*** Opening Data shown ***
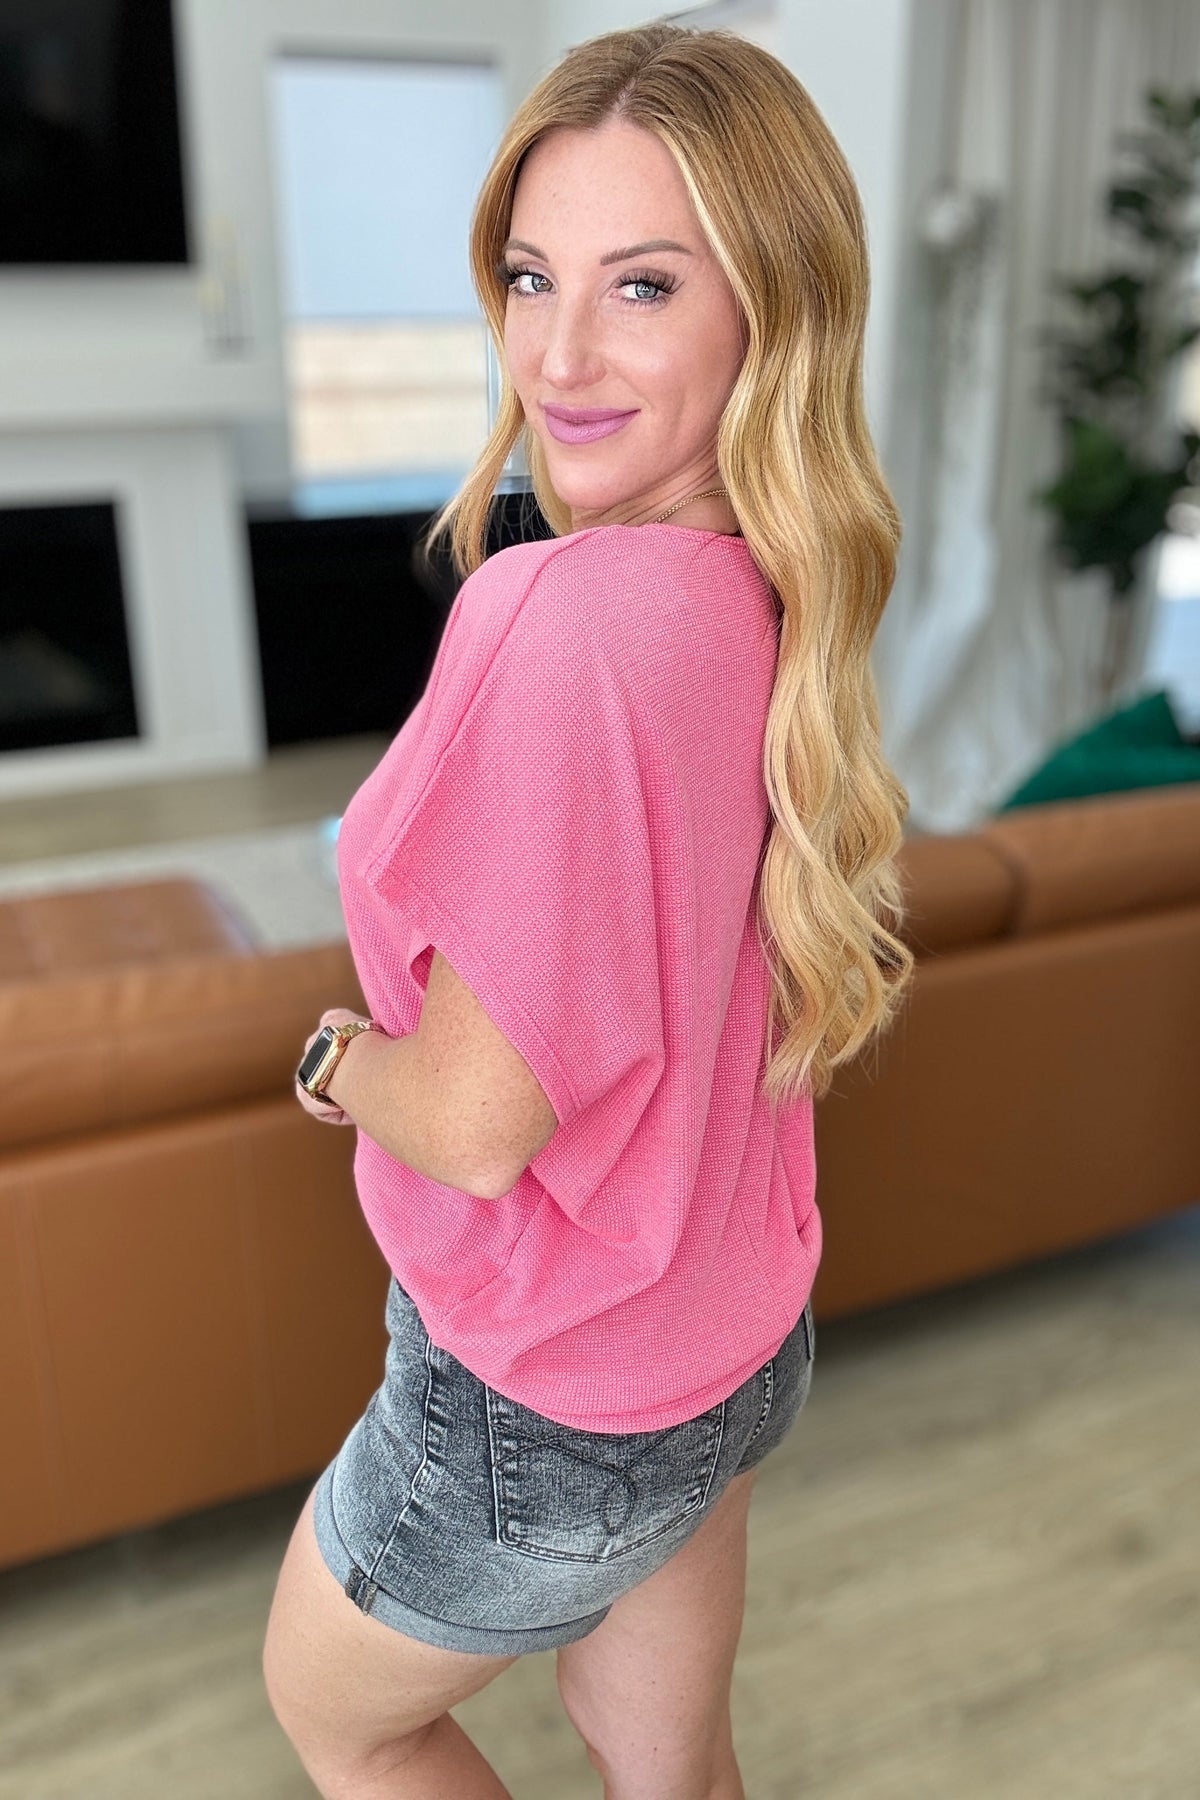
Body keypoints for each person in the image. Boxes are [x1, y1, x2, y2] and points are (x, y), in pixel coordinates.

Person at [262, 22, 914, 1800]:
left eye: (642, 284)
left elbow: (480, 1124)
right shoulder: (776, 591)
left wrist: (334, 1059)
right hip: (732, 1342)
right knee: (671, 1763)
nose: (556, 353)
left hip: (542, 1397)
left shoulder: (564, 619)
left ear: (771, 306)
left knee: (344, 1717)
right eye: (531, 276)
*** Closing Data shown ***
» What is needed
The answer must be an exact reproduction of the records, with every picture left out.

» Exercise solution
Body keypoints for each person in the image. Boxes are [x1, y1, x2, y2] and points are (x, y), in pixel coordinates.

Person at [262, 22, 914, 1800]:
left eye: (642, 284)
left elbow: (480, 1124)
right shoulder: (776, 591)
left wrist: (334, 1059)
right hip: (732, 1342)
right knee: (671, 1763)
nose: (556, 353)
left hip: (542, 1397)
left shoulder: (564, 619)
left ear: (771, 306)
left knee: (344, 1717)
right eye: (531, 276)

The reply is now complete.